Estigmas e vieses inconscientes ainda aparecem como obstáculos para pessoas com deficiência na porta de entrada das empresas. Qual deve ser o foco/direcionamento para quem está começando a abrir processos seletivos com ações afirmativas para PCD?
A cultura corporativa ainda está muito mais pautada na questão legal, de cumprimento de metas legislativas, e menos em uma intenção efetiva de promover a equidade.
Quando eu abro uma vaga afirmativa, eu estou chamando as pessoas de grupos minorizados. Estou abrindo portas para pessoas que talvez não se candidatariam, se não houvesse exclusividade.
Mas os esforços devem ir além. Caso contrário, estamos alimentando uma estrutura na qual assentos estratégicos na organização não são preenchidos por pessoas com deficiência - só cargos de base.
Eu sempre fiz questão de me candidatar para vagas que não fossem afirmativas. Quando possível, também tentava contato direto com a pessoa recrutadora ou gestora responsável pela posição.

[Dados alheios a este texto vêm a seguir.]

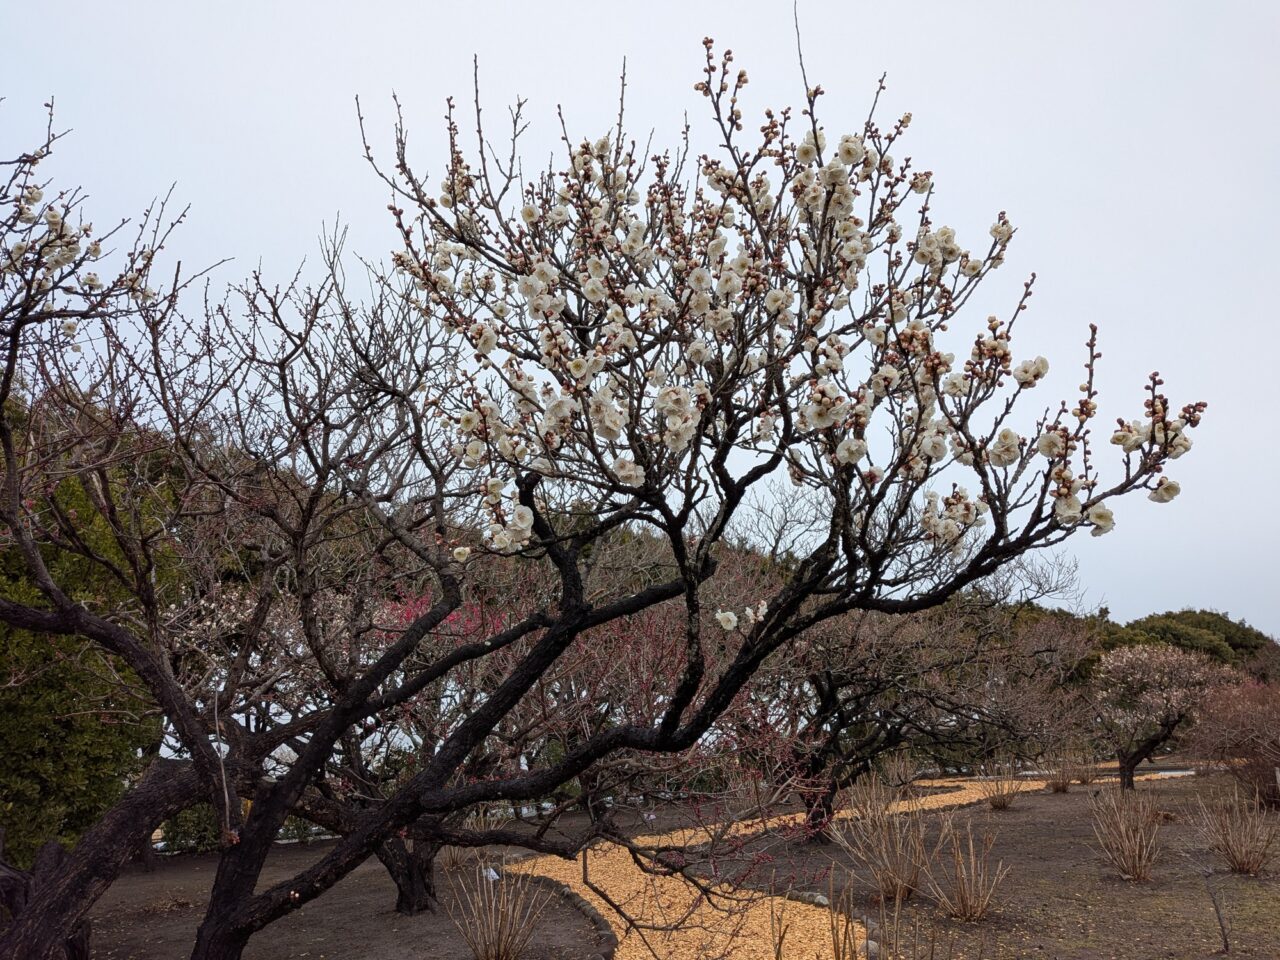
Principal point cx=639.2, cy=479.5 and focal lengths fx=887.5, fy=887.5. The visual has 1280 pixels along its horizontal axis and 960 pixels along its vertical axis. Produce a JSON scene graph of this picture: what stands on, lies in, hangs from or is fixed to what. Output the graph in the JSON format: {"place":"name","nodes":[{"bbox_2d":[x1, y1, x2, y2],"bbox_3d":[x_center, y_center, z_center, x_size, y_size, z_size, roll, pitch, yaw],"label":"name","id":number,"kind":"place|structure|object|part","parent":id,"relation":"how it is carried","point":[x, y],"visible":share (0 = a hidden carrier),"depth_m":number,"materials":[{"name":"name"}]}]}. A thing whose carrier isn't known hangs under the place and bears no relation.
{"place":"outdoors","nodes":[
{"label":"outdoors","id":0,"kind":"place"},
{"bbox_2d":[66,828,616,959],"label":"soil ground","id":1,"kind":"structure","parent":0,"point":[165,921],"materials":[{"name":"brown soil"}]},
{"bbox_2d":[0,396,173,871],"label":"evergreen tree","id":2,"kind":"object","parent":1,"relation":"on","point":[9,574],"visible":0.6,"depth_m":7.84,"materials":[{"name":"green plant"}]},
{"bbox_2d":[160,802,223,854],"bbox_3d":[-5.532,4.290,11.205,1.058,0.859,1.032,0,-13,-1],"label":"shrub","id":3,"kind":"object","parent":1,"relation":"on","point":[197,832],"visible":0.39,"depth_m":10.92,"materials":[{"name":"green plant"}]},
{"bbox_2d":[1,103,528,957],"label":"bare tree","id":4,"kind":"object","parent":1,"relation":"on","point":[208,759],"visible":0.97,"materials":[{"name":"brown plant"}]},
{"bbox_2d":[334,589,500,916],"bbox_3d":[-1.856,2.297,8.225,2.869,3.208,2.832,0,-13,-1],"label":"tree","id":5,"kind":"object","parent":1,"relation":"on","point":[404,907],"visible":0.39,"depth_m":7.98,"materials":[{"name":"brown plant"}]},
{"bbox_2d":[482,866,499,883],"bbox_3d":[-1.308,3.588,7.784,0.178,0.340,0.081,0,-13,-1],"label":"plant label","id":6,"kind":"object","parent":1,"relation":"on","point":[491,872],"visible":0.76,"depth_m":7.79,"materials":[{"name":"white"}]},
{"bbox_2d":[448,864,543,959],"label":"dry shrub","id":7,"kind":"object","parent":1,"relation":"on","point":[491,939],"visible":0.92,"depth_m":6.17,"materials":[{"name":"brown plant"}]},
{"bbox_2d":[501,870,619,959],"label":"stone edging","id":8,"kind":"object","parent":1,"relation":"on","point":[608,939],"visible":0.71,"depth_m":7.19,"materials":[{"name":"stone"}]},
{"bbox_2d":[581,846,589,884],"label":"wooden stake","id":9,"kind":"object","parent":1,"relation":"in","point":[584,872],"visible":0.6,"depth_m":8.65,"materials":[{"name":"brown wood"}]},
{"bbox_2d":[2,12,1219,955],"bbox_3d":[-0.614,0.458,4.382,6.028,5.091,4.699,0,-13,-1],"label":"plum tree","id":10,"kind":"object","parent":1,"relation":"on","point":[555,630],"visible":0.99,"depth_m":3.83,"materials":[{"name":"plant"}]},
{"label":"trunk","id":11,"kind":"part","parent":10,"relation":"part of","materials":[{"name":"brown wood"}]},
{"bbox_2d":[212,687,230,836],"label":"twig","id":12,"kind":"object","parent":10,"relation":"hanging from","point":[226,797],"visible":0.84,"depth_m":4.50,"materials":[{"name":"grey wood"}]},
{"label":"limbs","id":13,"kind":"part","parent":10,"relation":"part of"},
{"bbox_2d":[439,843,478,870],"label":"dry grass","id":14,"kind":"structure","parent":0,"point":[451,859],"visible":0.4,"materials":[{"name":"brown plant"}]},
{"bbox_2d":[0,0,1279,633],"label":"sky","id":15,"kind":"structure","parent":0,"point":[1254,609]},
{"bbox_2d":[766,874,873,959],"label":"dry grass","id":16,"kind":"structure","parent":0,"point":[833,929],"visible":0.97,"materials":[{"name":"plant"}]},
{"bbox_2d":[501,762,1197,959],"label":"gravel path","id":17,"kind":"structure","parent":0,"point":[950,794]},
{"bbox_2d":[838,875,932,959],"label":"dry grass","id":18,"kind":"structure","parent":0,"point":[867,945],"visible":1,"materials":[{"name":"plant"}]},
{"bbox_2d":[685,768,1279,959],"label":"dirt ground","id":19,"kind":"structure","parent":0,"point":[1069,797],"materials":[{"name":"brown soil"}]},
{"bbox_2d":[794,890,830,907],"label":"rock","id":20,"kind":"object","parent":19,"relation":"on","point":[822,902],"visible":0.58,"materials":[{"name":"grey stone"}]},
{"bbox_2d":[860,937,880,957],"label":"rock","id":21,"kind":"object","parent":19,"relation":"on","point":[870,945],"visible":0.75,"depth_m":6.01,"materials":[{"name":"grey stone"}]},
{"bbox_2d":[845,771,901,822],"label":"dry shrub","id":22,"kind":"object","parent":19,"relation":"on","point":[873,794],"visible":0.7,"depth_m":12.99,"materials":[{"name":"plant"}]},
{"bbox_2d":[829,783,935,903],"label":"dry shrub","id":23,"kind":"object","parent":19,"relation":"on","point":[899,883],"visible":0.89,"depth_m":8.10,"materials":[{"name":"brown plant"}]},
{"bbox_2d":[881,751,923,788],"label":"clump","id":24,"kind":"object","parent":19,"relation":"on","point":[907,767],"visible":0.83,"depth_m":17.87,"materials":[{"name":"plant"}]},
{"bbox_2d":[748,583,1092,834],"bbox_3d":[3.445,2.985,12.377,5.267,3.872,4.642,0,-13,-1],"label":"bare tree","id":25,"kind":"object","parent":19,"relation":"on","point":[841,719],"visible":0.81,"depth_m":11.90,"materials":[{"name":"brown plant"}]},
{"bbox_2d":[924,816,1008,922],"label":"dry shrub","id":26,"kind":"object","parent":19,"relation":"on","point":[979,907],"visible":0.96,"depth_m":7.41,"materials":[{"name":"brown plant"}]},
{"bbox_2d":[977,759,1023,809],"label":"dry shrub","id":27,"kind":"object","parent":19,"relation":"on","point":[1000,802],"visible":0.93,"depth_m":14.78,"materials":[{"name":"brown plant"}]},
{"bbox_2d":[1042,748,1076,792],"bbox_3d":[8.495,5.803,17.843,0.962,0.890,0.972,0,-13,-1],"label":"clump","id":28,"kind":"object","parent":19,"relation":"on","point":[1056,783],"visible":0.9,"depth_m":17.77,"materials":[{"name":"brown plant"}]},
{"bbox_2d":[1071,750,1101,785],"bbox_3d":[9.471,6.127,18.846,0.827,0.800,0.847,0,-13,-1],"label":"dry shrub","id":29,"kind":"object","parent":19,"relation":"on","point":[1087,775],"visible":0.86,"depth_m":18.77,"materials":[{"name":"brown plant"}]},
{"bbox_2d":[1090,787,1165,882],"bbox_3d":[4.955,3.558,8.965,0.900,0.922,0.949,0,-13,-1],"label":"dry shrub","id":30,"kind":"object","parent":19,"relation":"on","point":[1132,867],"visible":0.98,"depth_m":8.91,"materials":[{"name":"brown plant"}]},
{"bbox_2d":[1088,642,1230,790],"bbox_3d":[9.823,4.570,16.992,2.821,2.946,2.966,-4,-13,14],"label":"blossoming tree","id":31,"kind":"object","parent":19,"relation":"on","point":[1146,654],"visible":0.97,"depth_m":16.69,"materials":[{"name":"plant"}]},
{"bbox_2d":[1201,865,1232,954],"bbox_3d":[4.040,3.009,6.216,0.281,0.652,0.156,0,-13,-1],"label":"sapling","id":32,"kind":"object","parent":19,"relation":"on","point":[1225,939],"visible":1,"depth_m":6.21,"materials":[{"name":"brown plant"}]},
{"bbox_2d":[1184,677,1279,807],"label":"shrub","id":33,"kind":"object","parent":19,"relation":"on","point":[1270,759],"visible":0.94,"depth_m":14.63,"materials":[{"name":"plant"}]},
{"bbox_2d":[1191,785,1278,873],"bbox_3d":[6.188,3.591,9.141,1.042,0.898,1.065,0,-13,-1],"label":"dry shrub","id":34,"kind":"object","parent":19,"relation":"on","point":[1241,848],"visible":0.98,"depth_m":9.09,"materials":[{"name":"brown plant"}]},
{"bbox_2d":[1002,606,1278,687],"label":"wooded hill","id":35,"kind":"structure","parent":0,"point":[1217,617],"materials":[{"name":"green plant"}]},
{"label":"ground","id":36,"kind":"structure","parent":0},
{"bbox_2d":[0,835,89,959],"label":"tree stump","id":37,"kind":"object","parent":36,"relation":"on","point":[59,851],"visible":0.66,"depth_m":5.08,"materials":[{"name":"brown wood"}]},
{"bbox_2d":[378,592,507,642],"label":"pink blossoms","id":38,"kind":"object","parent":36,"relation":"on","point":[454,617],"visible":0.19,"depth_m":12.66,"materials":[{"name":"plant"}]},
{"bbox_2d":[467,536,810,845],"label":"flowering tree","id":39,"kind":"object","parent":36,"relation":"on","point":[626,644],"visible":0.51,"depth_m":8.02,"materials":[{"name":"plant"}]}
]}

Não é o caso mais comum, reconheço que é um diferencial meu. Mas essa iniciativa fez com que minha deficiência deixasse de chegar antes de mim. A pessoa recrutadora passou a ver minhas competências e, possivelmente, criou expectativas em relação ao que eu posso entregar como profissional.

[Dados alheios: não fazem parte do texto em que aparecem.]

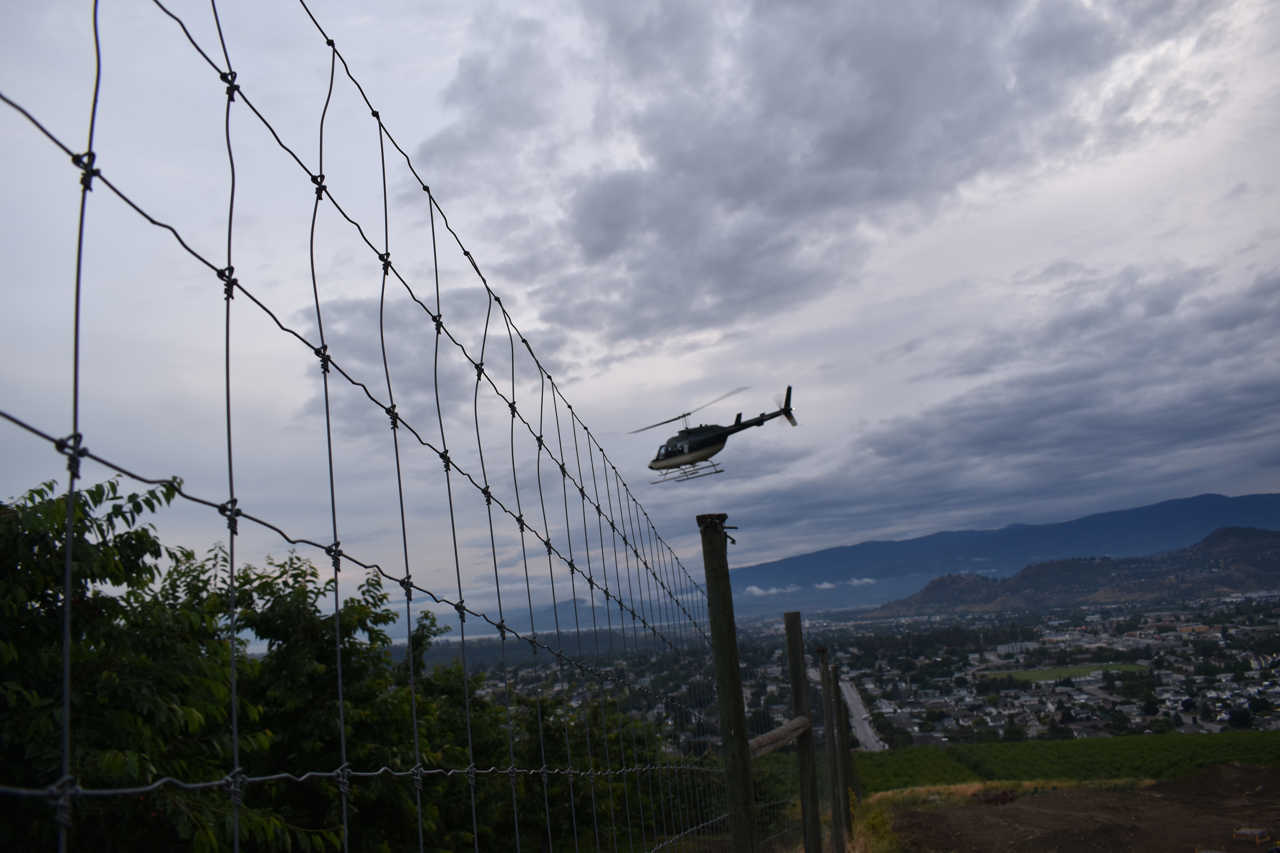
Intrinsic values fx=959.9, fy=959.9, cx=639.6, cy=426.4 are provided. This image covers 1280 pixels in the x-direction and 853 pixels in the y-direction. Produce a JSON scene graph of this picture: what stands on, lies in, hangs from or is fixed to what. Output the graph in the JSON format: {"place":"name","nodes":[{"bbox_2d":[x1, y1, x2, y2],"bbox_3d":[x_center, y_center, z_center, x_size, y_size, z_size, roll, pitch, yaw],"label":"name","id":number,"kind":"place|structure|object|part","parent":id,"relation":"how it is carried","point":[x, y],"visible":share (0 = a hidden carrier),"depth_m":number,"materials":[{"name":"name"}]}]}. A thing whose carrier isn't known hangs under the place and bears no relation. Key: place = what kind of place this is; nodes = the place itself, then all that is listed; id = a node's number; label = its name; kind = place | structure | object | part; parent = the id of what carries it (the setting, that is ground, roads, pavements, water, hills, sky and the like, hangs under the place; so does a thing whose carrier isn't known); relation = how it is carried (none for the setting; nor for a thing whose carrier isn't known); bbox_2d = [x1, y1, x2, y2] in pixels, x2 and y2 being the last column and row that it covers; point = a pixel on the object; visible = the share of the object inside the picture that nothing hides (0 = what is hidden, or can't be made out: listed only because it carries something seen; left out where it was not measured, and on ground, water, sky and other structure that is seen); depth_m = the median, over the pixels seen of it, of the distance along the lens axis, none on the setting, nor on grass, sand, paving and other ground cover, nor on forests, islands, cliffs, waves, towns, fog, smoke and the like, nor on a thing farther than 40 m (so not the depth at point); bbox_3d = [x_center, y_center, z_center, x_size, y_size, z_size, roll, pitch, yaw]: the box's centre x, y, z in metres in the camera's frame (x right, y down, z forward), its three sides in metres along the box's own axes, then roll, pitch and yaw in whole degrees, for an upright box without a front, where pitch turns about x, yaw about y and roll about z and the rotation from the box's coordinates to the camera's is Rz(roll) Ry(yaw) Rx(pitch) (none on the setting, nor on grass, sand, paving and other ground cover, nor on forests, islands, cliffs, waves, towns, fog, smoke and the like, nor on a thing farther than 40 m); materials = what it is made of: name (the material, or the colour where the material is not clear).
{"place":"outdoors","nodes":[
{"label":"outdoors","id":0,"kind":"place"},
{"bbox_2d":[290,285,581,438],"label":"cloud","id":1,"kind":"structure","parent":0,"point":[416,379],"materials":[{"name":"grey"}]},
{"bbox_2d":[404,596,599,639],"label":"distant mountain","id":2,"kind":"structure","parent":0,"point":[524,615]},
{"bbox_2d":[0,0,1279,615],"label":"sky","id":3,"kind":"structure","parent":0,"point":[640,376],"materials":[{"name":"grey"}]},
{"bbox_2d":[632,386,801,483],"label":"helicopter","id":4,"kind":"object","parent":3,"relation":"in","point":[790,419],"visible":0.95,"depth_m":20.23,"materials":[{"name":"metal"}]},
{"label":"rotor","id":5,"kind":"part","parent":4,"relation":"part of","materials":[{"name":"grey metal"}]},
{"bbox_2d":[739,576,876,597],"label":"cloud","id":6,"kind":"structure","parent":0,"point":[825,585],"materials":[{"name":"white"}]},
{"bbox_2d":[412,0,1219,349],"label":"cloud","id":7,"kind":"structure","parent":0,"point":[855,66],"materials":[{"name":"grey"}]},
{"bbox_2d":[438,591,1279,755],"label":"valley","id":8,"kind":"structure","parent":0,"point":[1273,695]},
{"bbox_2d":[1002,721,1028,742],"label":"tree","id":9,"kind":"object","parent":8,"relation":"on","point":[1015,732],"visible":0.93,"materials":[{"name":"green plant"}]},
{"bbox_2d":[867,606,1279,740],"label":"houses","id":10,"kind":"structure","parent":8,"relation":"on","point":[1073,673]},
{"bbox_2d":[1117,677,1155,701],"label":"tree","id":11,"kind":"object","parent":8,"relation":"on","point":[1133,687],"visible":0.97,"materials":[{"name":"green plant"}]},
{"bbox_2d":[1225,707,1253,729],"label":"tree","id":12,"kind":"object","parent":8,"relation":"on","point":[1236,717],"visible":0.96,"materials":[{"name":"plant"}]},
{"bbox_2d":[839,678,885,750],"label":"road","id":13,"kind":"structure","parent":0,"point":[860,710],"materials":[{"name":"grey asphalt"}]},
{"bbox_2d":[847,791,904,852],"label":"grass","id":14,"kind":"structure","parent":0,"point":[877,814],"visible":0.56,"materials":[{"name":"green plant"}]},
{"bbox_2d":[721,488,1279,608],"label":"mountain","id":15,"kind":"structure","parent":0,"point":[1253,498],"materials":[{"name":"blue"}]},
{"bbox_2d":[741,249,1279,552],"label":"cloud","id":16,"kind":"structure","parent":0,"point":[1258,292],"materials":[{"name":"grey"}]},
{"bbox_2d":[979,661,1150,683],"label":"field","id":17,"kind":"structure","parent":0,"point":[1045,672],"materials":[{"name":"green plant"}]},
{"bbox_2d":[857,730,1279,791],"label":"crop field","id":18,"kind":"structure","parent":0,"point":[993,747],"materials":[{"name":"green plant"}]},
{"bbox_2d":[868,524,1279,617],"label":"hill","id":19,"kind":"structure","parent":0,"point":[1258,543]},
{"bbox_2d":[882,764,1279,852],"label":"dirt ground","id":20,"kind":"structure","parent":0,"point":[940,814],"materials":[{"name":"brown soil"}]},
{"bbox_2d":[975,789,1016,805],"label":"debris pile","id":21,"kind":"object","parent":20,"relation":"on","point":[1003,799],"visible":0.65,"depth_m":14.41,"materials":[{"name":"red"}]},
{"bbox_2d":[1232,826,1271,845],"bbox_3d":[6.433,4.293,10.077,0.358,0.141,0.328,2,-11,-30],"label":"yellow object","id":22,"kind":"object","parent":20,"relation":"on","point":[1256,832],"visible":0.98,"depth_m":10.04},
{"label":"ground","id":23,"kind":"structure","parent":0},
{"bbox_2d":[0,469,306,852],"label":"tree","id":24,"kind":"object","parent":23,"relation":"on","point":[28,563],"visible":0.91,"depth_m":5.67,"materials":[{"name":"green plant"}]},
{"bbox_2d":[223,553,458,852],"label":"tree","id":25,"kind":"object","parent":23,"relation":"on","point":[311,630],"visible":0.72,"depth_m":9.29,"materials":[{"name":"green plant"}]},
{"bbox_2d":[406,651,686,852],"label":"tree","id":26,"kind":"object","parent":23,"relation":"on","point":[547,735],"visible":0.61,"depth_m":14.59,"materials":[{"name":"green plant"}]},
{"bbox_2d":[697,513,758,852],"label":"wooden post","id":27,"kind":"object","parent":23,"relation":"on","point":[737,675],"visible":0.99,"depth_m":3.48,"materials":[{"name":"brown wood"}]},
{"bbox_2d":[0,2,771,849],"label":"wire fence","id":28,"kind":"object","parent":27,"relation":"attached to","point":[419,807],"visible":0.99,"depth_m":1.61,"materials":[{"name":"black metal"}]},
{"bbox_2d":[747,715,809,759],"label":"wooden rail","id":29,"kind":"object","parent":27,"relation":"attached to","point":[790,732],"visible":0.64,"depth_m":4.50,"materials":[{"name":"brown wood"}]},
{"bbox_2d":[785,617,822,852],"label":"wooden post","id":30,"kind":"object","parent":23,"relation":"on","point":[807,710],"visible":1,"depth_m":5.99,"materials":[{"name":"brown wood"}]},
{"bbox_2d":[819,655,845,852],"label":"wooden post","id":31,"kind":"object","parent":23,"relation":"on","point":[835,819],"visible":0.99,"depth_m":8.60,"materials":[{"name":"brown wood"}]},
{"bbox_2d":[833,673,855,829],"bbox_3d":[2.436,4.062,11.397,0.145,2.404,0.124,-5,-10,8],"label":"wooden post","id":32,"kind":"object","parent":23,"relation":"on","point":[845,747],"visible":0.9,"depth_m":11.39,"materials":[{"name":"brown wood"}]}
]}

Equidade é chegar no ponto em que poderemos colocar pessoas com e sem deficiência em um mesmo processo seletivo, de forma que a decisão de contratação não esteja enviesada por estigmas, e sim baseada em competências.
Você tem indicações de conteúdos para pessoas que querem se aproximar ou se aprofundar sobre pautas sociais relacionadas a D&I? Pode ser um podcast, vídeo, texto…
Eu acabei de ler um livro que indico muito: “Diversidade e Inclusão e suas dimensões.”
Foi escrito por mais de 40 pessoas especialistas no tema, que trazem diferentes caminhos, opiniões e sugestões sobre culturas inclusivas. Tem muitas ações ao longo da leitura que podem ser colocadas em prática. Por isso, deixo a recomendação.